◆ RECORDED INFORMATION:
- Opening Delimiter -

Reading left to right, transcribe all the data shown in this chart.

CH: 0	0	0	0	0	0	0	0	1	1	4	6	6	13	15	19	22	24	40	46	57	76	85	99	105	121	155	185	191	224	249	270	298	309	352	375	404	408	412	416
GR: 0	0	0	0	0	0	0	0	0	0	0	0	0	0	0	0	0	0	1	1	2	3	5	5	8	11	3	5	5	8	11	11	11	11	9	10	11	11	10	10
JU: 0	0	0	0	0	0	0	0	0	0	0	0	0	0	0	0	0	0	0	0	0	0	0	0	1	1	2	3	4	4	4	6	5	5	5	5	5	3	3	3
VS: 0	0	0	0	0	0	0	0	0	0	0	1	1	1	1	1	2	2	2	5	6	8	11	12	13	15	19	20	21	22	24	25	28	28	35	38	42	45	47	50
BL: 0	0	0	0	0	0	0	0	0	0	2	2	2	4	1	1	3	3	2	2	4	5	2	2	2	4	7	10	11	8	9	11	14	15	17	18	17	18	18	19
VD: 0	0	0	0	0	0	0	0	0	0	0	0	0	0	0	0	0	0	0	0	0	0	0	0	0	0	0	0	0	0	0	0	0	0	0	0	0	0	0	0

- Closing Delimiter -
- Opening Delimiter -

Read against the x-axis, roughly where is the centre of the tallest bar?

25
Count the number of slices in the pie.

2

- Closing Delimiter -

◆ PROMPT: Return each line of the data above that contains the word "against".

◆ EXERCISE ANSWER:
Read against the x-axis, roughly where is the centre of the tallest bar?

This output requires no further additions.